**EXERCISE AIM:** Could you continue the book review of The Shadow of Reichenbach Falls below from the point where it stops?

**EXERCISE PASSAGE:**
- - -

Fri 13 Nov 2009
A Review by Ray O’Leary: JOHN R. KING – The Shadow of Reichenback Falls.
Posted by Steve under Reviews[4] Comments
JOHN R. KING – The Shadow of Reichenbach Falls. Forge, hardcover. First Edition: August 2008.
I was drawn to this one by the idea of having Sherlock Holmes meet up with William Hope Hodgson’s supernatural sleuth Carnacki The Ghost Hunter, albeit in this case, Carnacki isn’t a ghost hunter yet.
The year is 1890, and Thomas Carnacki has been bumming around Europe. He’s just reached Meiringen, Switzerland and is pretty darn hungry, when he spies a pretty young woman named Anna Schmidt carrying a picnic basket. She’s about to hire a carriage to take her up to the foot of Reichenbach Falls, and Carnacki agrees to drive it for the pleasure of her company and part of her lunch.
Shortly after their arrival they spot two men fighting at the top of the falls and one of them plummets over. When he lands they fish him out, but he has amnesia. What’s more, the other fellow starts shooting at them, wounding Carnacki as he drives them to safety.
Soon the three of them will be in a life and death struggle with the man with the gun, a certain Professor Moriarty, while trying to restore the memory of the man they temporarily name Harold Silence — but you all know who he is.

- - -

**RAW DATA:**
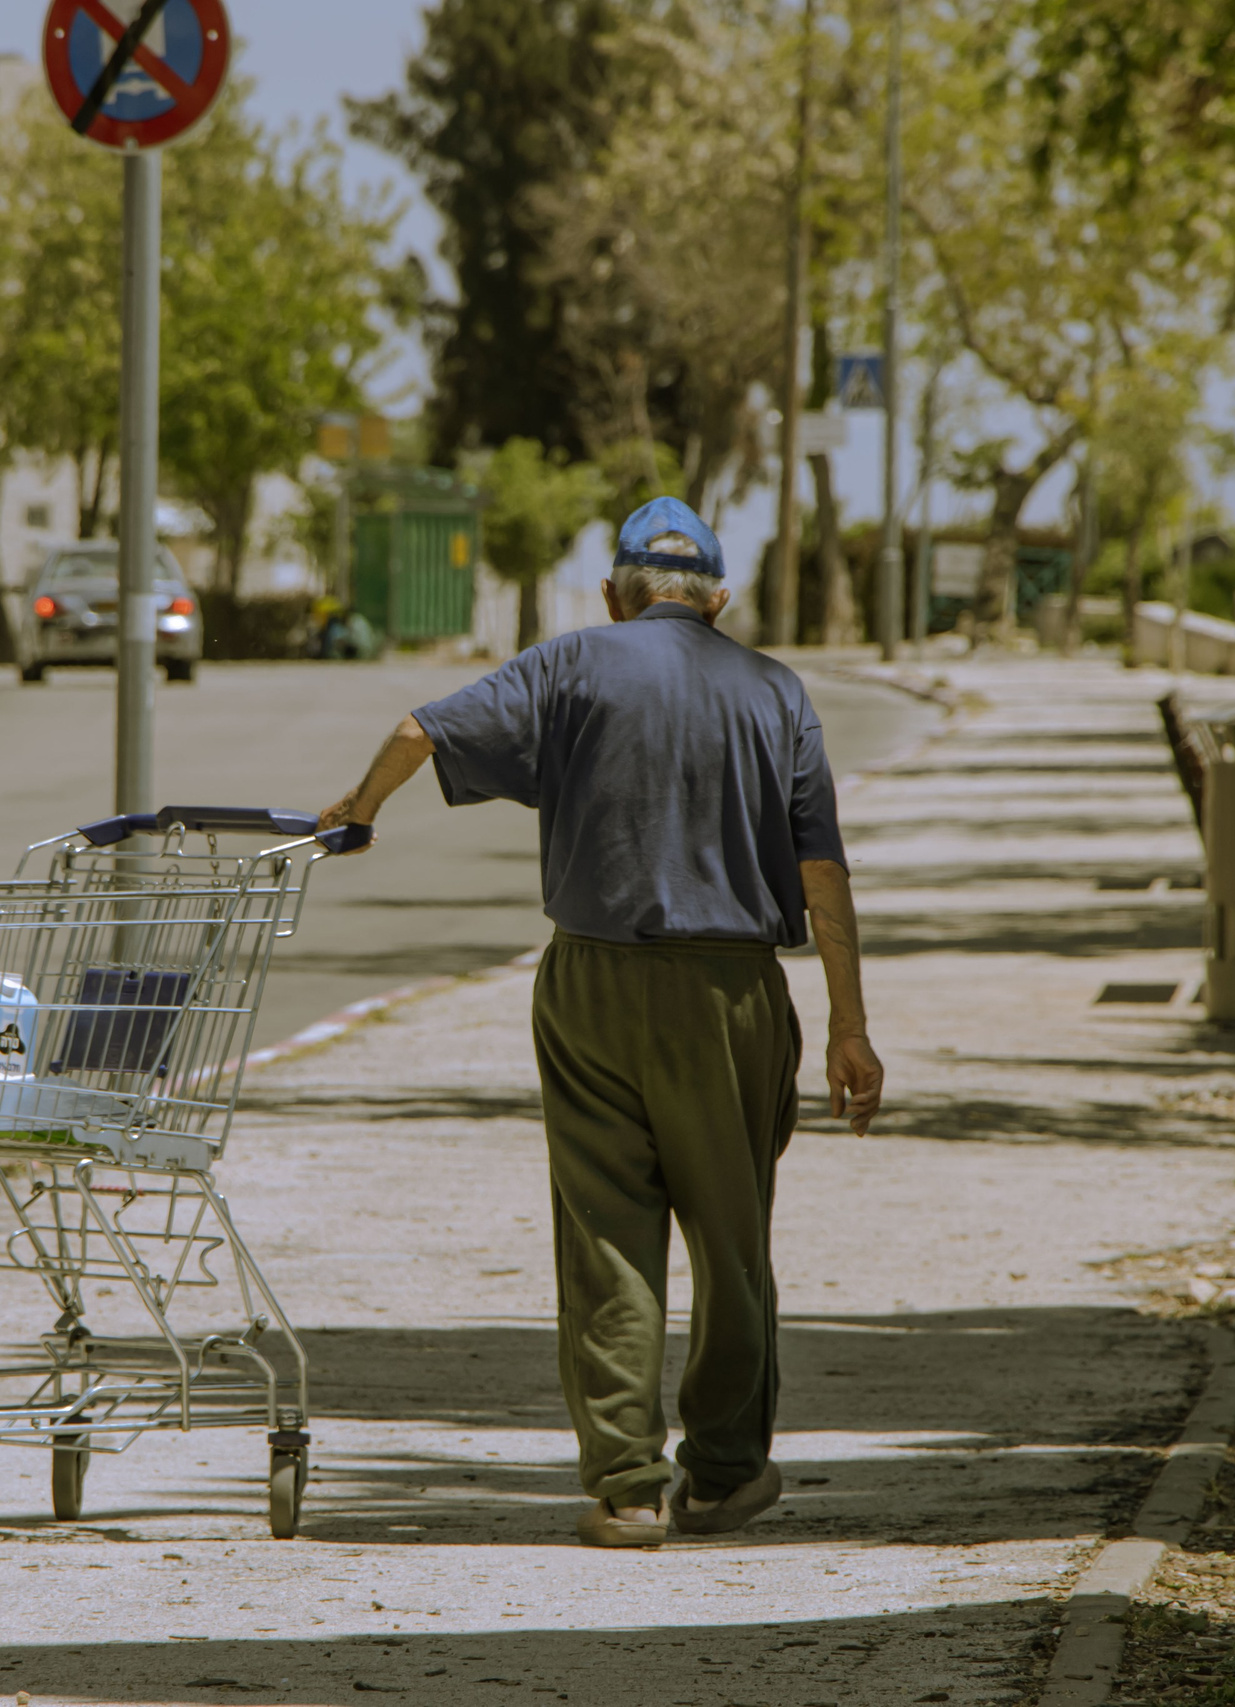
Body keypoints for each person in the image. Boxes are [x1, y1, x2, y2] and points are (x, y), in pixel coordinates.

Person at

- - -

**THE ANSWER:**
The story is divided into three parts: The first and third are told in alternating chapters narrated by Carnacki and Silence / Holmes, while the second is taken up by the memoirs of Professor Moriarty.
The trouble with this book is that, since Carnacki is involved, there is a large supernatural element, and that element isn’t original. Though the ending implies that there will be further Holmes / Carnacki adventures, I probably won’t read them unless I get them much more cheaply than what I paid for this one.
Perhaps someone should try their hand at having Hercule Poirot meet up with Seabury Quinn’s supernatural sleuth Jules DeGrandin and have them exchange fractured French phrases.
Editorial Comment. In fantasy circles John R. King is better known as J. Robert King, author of 20 or so paperback originals for Forgotten Realms, etc., and a hardcover Arthurian trilogy from Tor.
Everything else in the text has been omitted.